Activity 6.4.3.
In each of the following situations, determine the total work required to accomplish the described task. In parts (b) and (c), a key step is to find a formula for a function that describes the curve that forms the side boundary of the tank.
(a)
Consider a vertical cylindrical tank of radius 2 meters and depth 6 meters. Suppose the tank is filled with 4 meters of water of mass density 1000 kg/m\(^3\text{,}\) and the top 1 meter of water is pumped over the top of the tank.
(b)
Consider a hemispherical tank with a radius of 10 feet. Suppose that the tank is full to a depth of 7 feet with water of weight density 62.4 pounds/ft\(^3\text{,}\) and the top 5 feet of water are pumped out of the tank to a tanker truck whose height is 5 feet above the top of the tank.
(c)
Consider a trough with triangular ends, as pictured in the following figure where the tank is 10 feet long, the top is 5 feet wide, and the tank is 4 feet deep. Say that the trough is full to within 1 foot of the top with water of weight density 62.4 pounds/ft\(^3\text{,}\) and a pump is used to empty the tank until the water remaining in the tank is 1 foot deep.
This image is a sketch of the shape of the trough described in part (c) of the activity.

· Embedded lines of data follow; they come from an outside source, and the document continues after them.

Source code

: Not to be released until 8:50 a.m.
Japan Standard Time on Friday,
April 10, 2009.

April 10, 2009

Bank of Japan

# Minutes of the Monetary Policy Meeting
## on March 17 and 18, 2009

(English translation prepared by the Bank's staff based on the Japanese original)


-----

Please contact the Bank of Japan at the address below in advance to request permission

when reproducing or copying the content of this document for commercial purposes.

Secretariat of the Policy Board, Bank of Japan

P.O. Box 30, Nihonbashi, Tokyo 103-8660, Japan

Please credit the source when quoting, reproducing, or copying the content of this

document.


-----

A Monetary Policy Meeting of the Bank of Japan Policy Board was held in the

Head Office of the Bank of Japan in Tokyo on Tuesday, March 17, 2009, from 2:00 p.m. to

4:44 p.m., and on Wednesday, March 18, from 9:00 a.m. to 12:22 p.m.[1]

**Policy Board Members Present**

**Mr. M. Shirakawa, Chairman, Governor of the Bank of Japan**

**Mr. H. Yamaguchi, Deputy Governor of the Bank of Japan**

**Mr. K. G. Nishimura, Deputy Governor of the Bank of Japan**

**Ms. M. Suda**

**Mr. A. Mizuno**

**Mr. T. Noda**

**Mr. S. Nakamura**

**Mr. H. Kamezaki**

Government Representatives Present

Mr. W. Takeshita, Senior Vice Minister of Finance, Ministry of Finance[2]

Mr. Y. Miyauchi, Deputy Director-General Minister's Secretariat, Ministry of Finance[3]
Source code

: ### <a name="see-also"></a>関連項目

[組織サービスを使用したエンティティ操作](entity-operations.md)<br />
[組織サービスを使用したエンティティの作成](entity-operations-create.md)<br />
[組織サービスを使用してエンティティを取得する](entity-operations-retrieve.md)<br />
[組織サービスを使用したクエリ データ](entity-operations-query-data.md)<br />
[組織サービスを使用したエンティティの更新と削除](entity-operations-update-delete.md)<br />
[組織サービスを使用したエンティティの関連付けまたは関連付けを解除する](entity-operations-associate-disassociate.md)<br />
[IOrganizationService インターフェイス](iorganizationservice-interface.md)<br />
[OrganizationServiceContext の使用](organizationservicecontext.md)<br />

The coordinate axes are oriented \(90^{\circ}\) clockwise from what is typical so that the positive \(y\)-axis points to the right and the positive \(x\)-axis points down. In that orientation, one triangular end of the trough sits so that its top (the opening of the trough) aligns with the \(y\)-axis, and the bottom point of the triangular end sits on the positive \(x\)-axis. The trough itself then extends back from this triangular face so that the image shows the three-dimensional aspect of the tank.